Fri, 21 Jan 2011
Juba, Sudan - Southern Sudan looks certain to become the world's newest state after partial results published by the Southern Sudan Referendum Commission Friday showed almost 99 per cent of voters had chosen to split from the north.
The week-long referendum was the centerpiece of a 2005 peace deal that ended decades of civil war between the mainly Muslim north and the Christian and Animist south.
With 3.2 million ballots tallied, 3.14 million people have voted for an independent state, according to incomplete provisional figures on the commission's website. Around 4 million people were registered to vote.
Just over 83 per cent of ballots cast in Southern Sudan have been counted, while all the votes from southerners living in the north and overseas have already been tallied, the commission said.
Most of the votes for unity came from voters in the north, where almost 43 per cent voted for Sudan to remain one country.
In the south, however, the vote was incredibly one-sided - in Unity State, only 90 people vote against independence - 0.02 percent of the votes cast.
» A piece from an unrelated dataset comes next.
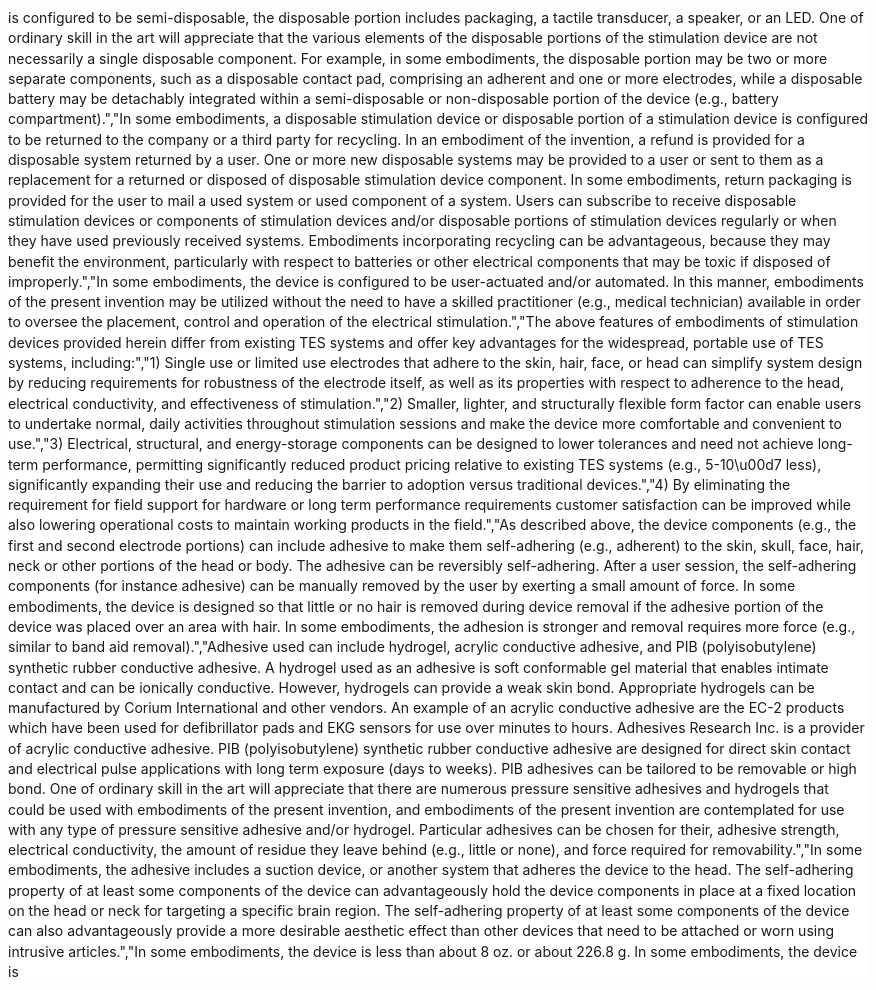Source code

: is configured to be semi-disposable, the disposable portion includes packaging, a tactile transducer, a speaker, or an LED. One of ordinary skill in the art will appreciate that the various elements of the disposable portions of the stimulation device are not necessarily a single disposable component. For example, in some embodiments, the disposable portion may be two or more separate components, such as a disposable contact pad, comprising an adherent and one or more electrodes, while a disposable battery may be detachably integrated within a semi-disposable or non-disposable portion of the device (e.g., battery compartment).","In some embodiments, a disposable stimulation device or disposable portion of a stimulation device is configured to be returned to the company or a third party for recycling. In an embodiment of the invention, a refund is provided for a disposable system returned by a user. One or more new disposable systems may be provided to a user or sent to them as a replacement for a returned or disposed of disposable stimulation device component. In some embodiments, return packaging is provided for the user to mail a used system or used component of a system. Users can subscribe to receive disposable stimulation devices or components of stimulation devices and\/or disposable portions of stimulation devices regularly or when they have used previously received systems. Embodiments incorporating recycling can be advantageous, because they may benefit the environment, particularly with respect to batteries or other electrical components that may be toxic if disposed of improperly.","In some embodiments, the device is configured to be user-actuated and\/or automated. In this manner, embodiments of the present invention may be utilized without the need to have a skilled practitioner (e.g., medical technician) available in order to oversee the placement, control and operation of the electrical stimulation.","The above features of embodiments of stimulation devices provided herein differ from existing TES systems and offer key advantages for the widespread, portable use of TES systems, including:","1) Single use or limited use electrodes that adhere to the skin, hair, face, or head can simplify system design by reducing requirements for robustness of the electrode itself, as well as its properties with respect to adherence to the head, electrical conductivity, and effectiveness of stimulation.","2) Smaller, lighter, and structurally flexible form factor can enable users to undertake normal, daily activities throughout stimulation sessions and make the device more comfortable and convenient to use.","3) Electrical, structural, and energy-storage components can be designed to lower tolerances and need not achieve long-term performance, permitting significantly reduced product pricing relative to existing TES systems (e.g., 5-10\u00d7 less), significantly expanding their use and reducing the barrier to adoption versus traditional devices.","4) By eliminating the requirement for field support for hardware or long term performance requirements customer satisfaction can be improved while also lowering operational costs to maintain working products in the field.","As described above, the device components (e.g., the first and second electrode portions) can include adhesive to make them self-adhering (e.g., adherent) to the skin, skull, face, hair, neck or other portions of the head or body. The adhesive can be reversibly self-adhering. After a user session, the self-adhering components (for instance adhesive) can be manually removed by the user by exerting a small amount of force. In some embodiments, the device is designed so that little or no hair is removed during device removal if the adhesive portion of the device was placed over an area with hair. In some embodiments, the adhesion is stronger and removal requires more force (e.g., similar to band aid removal).","Adhesive used can include hydrogel, acrylic conductive adhesive, and PIB (polyisobutylene) synthetic rubber conductive adhesive. A hydrogel used as an adhesive is soft conformable gel material that enables intimate contact and can be ionically conductive. However, hydrogels can provide a weak skin bond. Appropriate hydrogels can be manufactured by Corium International and other vendors. An example of an acrylic conductive adhesive are the EC-2 products which have been used for defibrillator pads and EKG sensors for use over minutes to hours. Adhesives Research Inc. is a provider of acrylic conductive adhesive. PIB (polyisobutylene) synthetic rubber conductive adhesive are designed for direct skin contact and electrical pulse applications with long term exposure (days to weeks). PIB adhesives can be tailored to be removable or high bond. One of ordinary skill in the art will appreciate that there are numerous pressure sensitive adhesives and hydrogels that could be used with embodiments of the present invention, and embodiments of the present invention are contemplated for use with any type of pressure sensitive adhesive and\/or hydrogel. Particular adhesives can be chosen for their, adhesive strength, electrical conductivity, the amount of residue they leave behind (e.g., little or none), and force required for removability.","In some embodiments, the adhesive includes a suction device, or another system that adheres the device to the head. The self-adhering property of at least some components of the device can advantageously hold the device components in place at a fixed location on the head or neck for targeting a specific brain region. The self-adhering property of at least some components of the device can also advantageously provide a more desirable aesthetic effect than other devices that need to be attached or worn using intrusive articles.","In some embodiments, the device is less than about 8 oz. or about 226.8 g. In some embodiments, the device is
In order for the outcome of the vote to be valid, 60 per cent of registered voters had to cast their ballots. Full preliminary results are due by the end of January.
The referendum process had raised fears of a return to north-south conflict, but these concerns have been calmed by Sudan's President Omar al-Bashir and his northern party saying they will accept the result of the vote.
More than 2 million southerners died and 4 million were displaced in Sudan's 1983-2005 north-south civil war, which was essentially a continuation of the 1955-1972 conflict that followed independence from joint British and Egyptian rule.
Many issues remain to be resolved post-referendum, including the final demarcation of the north-south border, which bisects Sudan's oilfields and leaves most of the precious commodity in the south. The status of the restive border region Abyei also has to be decided.
Fighting in Abyei between northern and southern tribes claimed over 70 lives as the referendum got underway. A separate vote on whether the region goes with north or south has been delayed.
Should all go as planned, Southern Sudan is expected to be independent by July.
While southerners are elated at the prospect of becoming a nation state, aid agencies have warned the impoverished region faces huge challenges.
Southern Sudan suffers from clashes between rival communities, has only a few dozens kilometers of paved road in a country the size of France and has appalling development indicators.